The first vital step for all firms ought to be checking whether they need to be GDPR compliant. In fact, article 3 of this regulation provides an overview of all the rules that governed any firm involved in supervising and controlling personal information of individuals residing within the European Union, irrespective of where processing is carried out or the organization’s location. Here are some questions to help you in ascertaining whether GDPR compliance affects your firm:
- Is your organization founded in the European Union?
- Is your organization currently based in the European Union?
- Do you supervise the behaviour of individuals in the European Union?
- Do you supply commodities (services or products) to individuals residing in the EU?

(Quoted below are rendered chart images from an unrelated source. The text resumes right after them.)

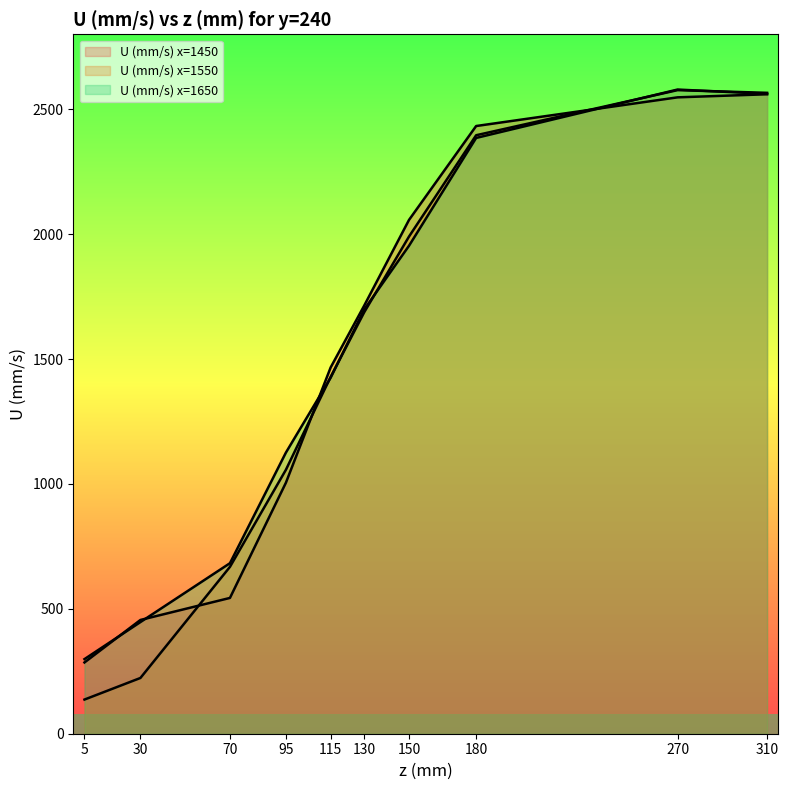

What is the minimum value for U (mm/s) x=1550?

136.7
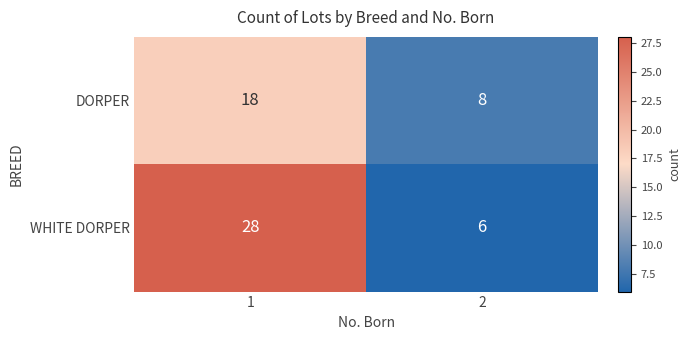

Reading right to left, what are all the values shown in this chart?

DORPER: 2=8	1=18
WHITE DORPER: 2=6	1=28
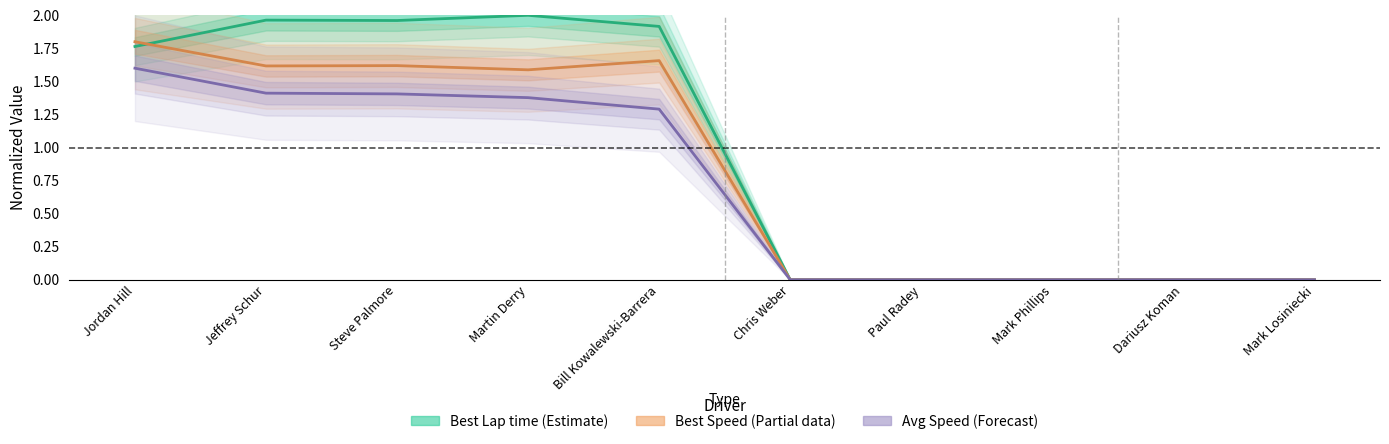

What is the label of the 8th point from the left?

Mark Phillips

In case your response to one or all the questions above is yes, then GDPR compliance is compulsory for your firm. Nonetheless, outlining a detailed plan that assesses all stakeholders drawn from the firm’s functional areas is important before commencing the GDPR compliance process. To guide you through the compliance journey, consider the following steps below:
Step 1: Data protection officer and come up with a GDPR function group or team
Select and give a mandate to a person who will oversee budget and resources, as well as information security and privacy. Also, identify various stakeholders who will recognize and evaluate the General Data Protection Regulation (GDPR) controls, control security breaches, administer training, maintain GDPR compliance, and fix control deficiencies.

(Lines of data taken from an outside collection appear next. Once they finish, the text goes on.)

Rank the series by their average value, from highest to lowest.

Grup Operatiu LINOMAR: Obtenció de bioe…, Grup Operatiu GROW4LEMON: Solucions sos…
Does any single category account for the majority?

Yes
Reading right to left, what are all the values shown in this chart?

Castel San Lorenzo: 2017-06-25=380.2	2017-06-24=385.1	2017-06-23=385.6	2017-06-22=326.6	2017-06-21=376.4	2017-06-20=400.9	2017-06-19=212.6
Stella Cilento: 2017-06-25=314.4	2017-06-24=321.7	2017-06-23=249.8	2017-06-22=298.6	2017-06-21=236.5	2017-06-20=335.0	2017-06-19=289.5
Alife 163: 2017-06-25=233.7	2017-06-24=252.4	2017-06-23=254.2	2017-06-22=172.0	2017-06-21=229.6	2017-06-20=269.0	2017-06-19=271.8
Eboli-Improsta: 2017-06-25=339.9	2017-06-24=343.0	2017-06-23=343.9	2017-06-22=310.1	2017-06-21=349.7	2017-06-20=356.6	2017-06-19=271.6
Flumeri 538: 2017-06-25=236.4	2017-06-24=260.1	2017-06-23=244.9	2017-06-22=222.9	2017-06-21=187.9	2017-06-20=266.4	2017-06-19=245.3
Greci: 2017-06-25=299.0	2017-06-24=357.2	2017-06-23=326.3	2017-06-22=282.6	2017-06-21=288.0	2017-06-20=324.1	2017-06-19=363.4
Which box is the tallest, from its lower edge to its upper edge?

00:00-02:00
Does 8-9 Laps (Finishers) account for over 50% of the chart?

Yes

Step 2: Create governance, compliance and risk authority
Select, organize and tag each type and source of individual information. Then, spot and record assets and software that aid in the processing, conveying, and storing of personal information. To determine a preference, identifying and recording your organization’s information processing operations is necessary.
Identifying, recording, and analyzing third-party processors that have been implemented as of May 2018 will allow you to determine any processes and adjustments that need amendments in a bid to comply with GDPR. Evaluate third parties regularly and protect engagement documents through contracts that comply with all GDPR conditions. What’s more, evaluate, make amendments, remove, or create new privacy policies, privacy notices, and consents in a bid to account for the requirements of GDPR.

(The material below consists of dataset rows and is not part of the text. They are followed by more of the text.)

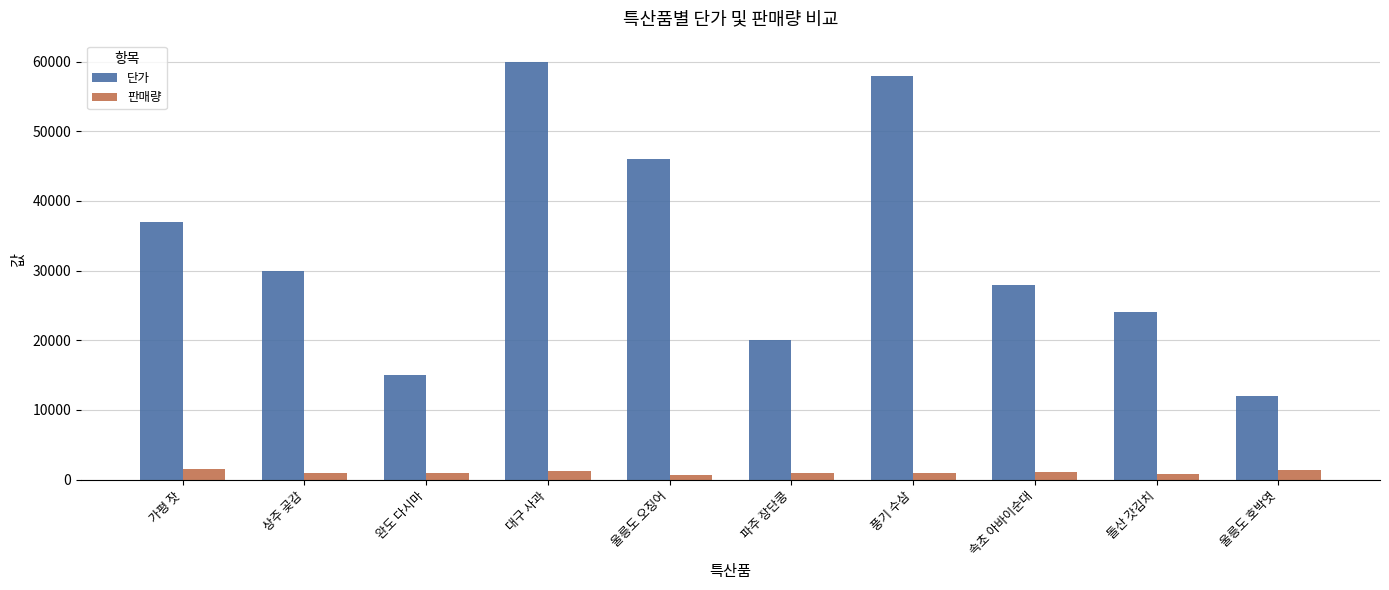

What is the sum of all 판매량 values?

10518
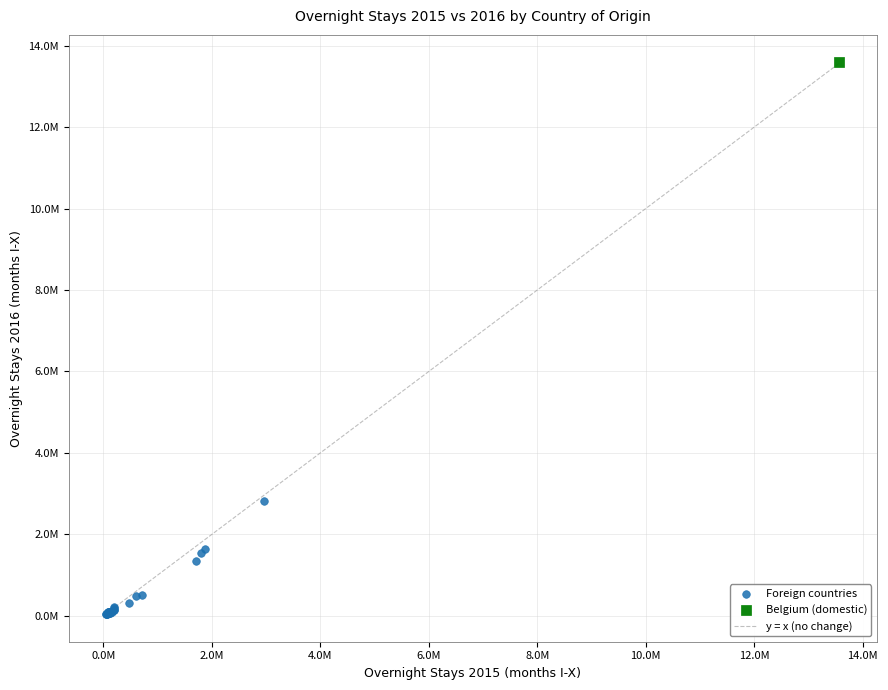

Which series reaches the minimum Y coordinate?

Foreign countries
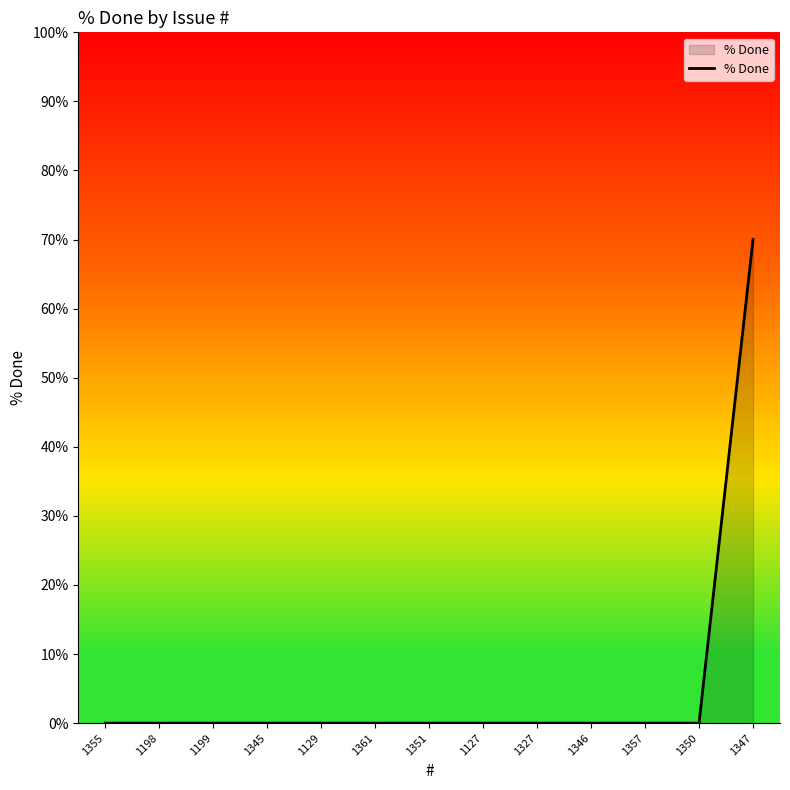

What is the change in value from 1198 to 1347?

+70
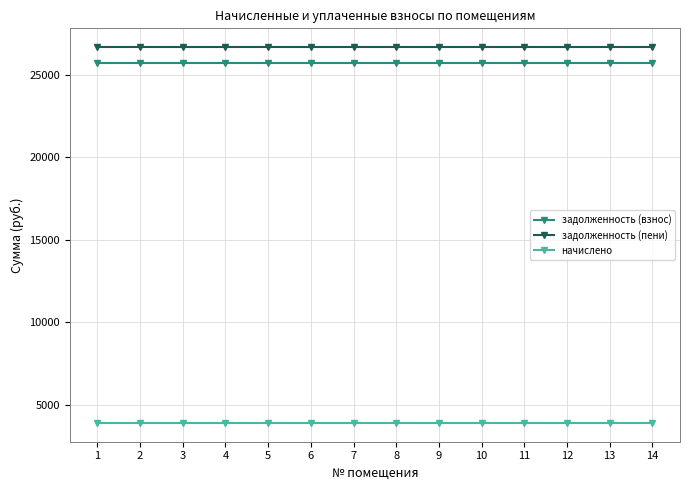

What is the lowest value of the начислено series?

3900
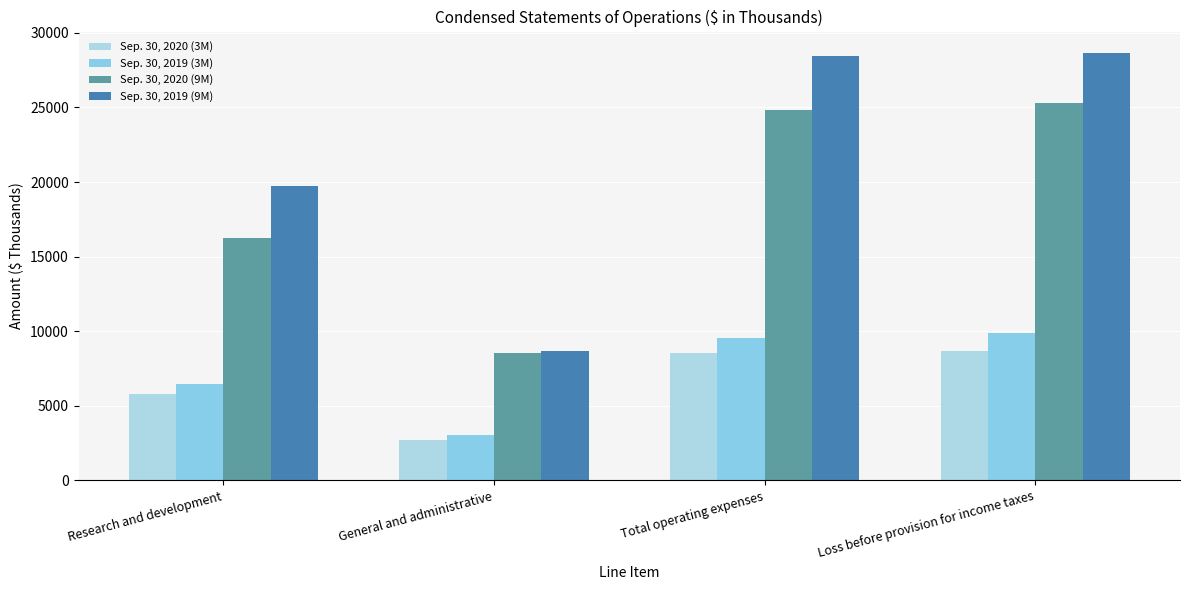

Reading right to left, list all the values displayed in this chart.

Sep. 30, 2020 (3M): 8687	8528	2704	5824
Sep. 30, 2019 (3M): 9863	9557	3071	6486
Sep. 30, 2020 (9M): 25271	24822	8552	16270
Sep. 30, 2019 (9M): 28649	28451	8709	19742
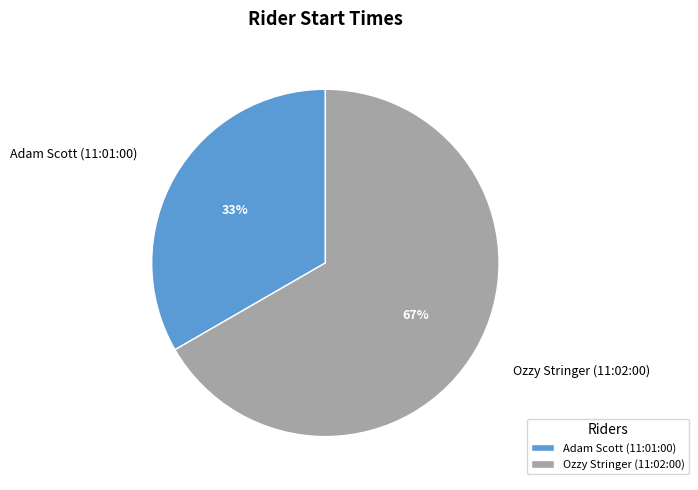

To the nearest percent, what portion does Adam Scott (11:01:00) represent?

33%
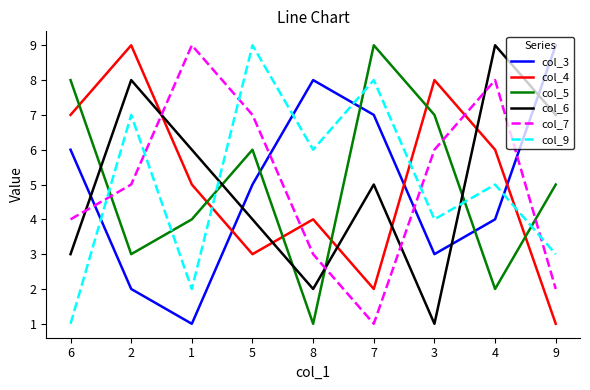

True or false: col_6 has a value of 1 at 8.

False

To effectively comply with GDPR regulations, it is strongly advised to seek a professional GDPR consultant so nothing falls through the cracks.
Occasionally, ensure that you spot and record data sources and execute constant Data Protection Impact Assessments designed for information processing tasks, which are highly susceptible to a given data subject. What’s more, implement the necessary organizational and technical measures that ascertain that your data security is in line with your processing methods. Also, ensure that you leverage special software for creating, monitoring, and controlling your GDPR compliance program. Audit and monitor the program occasionally to ensure conformance, and make sure that you amend appropriately to account for various changes in assessment, feedback, regulations, and operations results. Consider using a GDPR EU representative service to help ensure compliance.
Step 3: Privacy consent and notices
Evaluate all privacy notices to determine GDPR-conformance delivery, timing, and content before amending as required. Go a step further to assess how you obtain, document, and control consent. What’s more, update consent and privacy notices as stipulated while maintaining simple, clear, timely, and transparent consents that can be easily accessed and provided as proof of compliance.
Step 4: Create a breach data procedure
A firm must determine whether its approaches for handling data breaches portray a process that spots breaches in a timely manner. It should also alert, investigate, and help in managing them appropriately. These approaches should be involved in evaluating and amending data breach procedures to not only ensure that protocols can address notification prerequisites, but also the timing for the EU Supervisory Authorities and individuals.
Step 5: Carry out awareness training
Conduct training to make sure that your third-party providers and employees have a complete awareness of GDPR internal controls and organizational amendments, particularly those that influence information privacy and security. Moreover, ensure that you deliver GDPR training and notices to provide information and strengthen awareness.
Make sure that you always remember that the General Data Protection Regulation (GDPR) acts as an all-inclusive regulation that may entail carrying out some changes to your organization in the upcoming months. Additionally, bear in mind that adhering to a few brief steps will allow you to maintain your compliance and avoid massive fines.
Ken Lynch is CEO & co-founder of Reciprocity.com.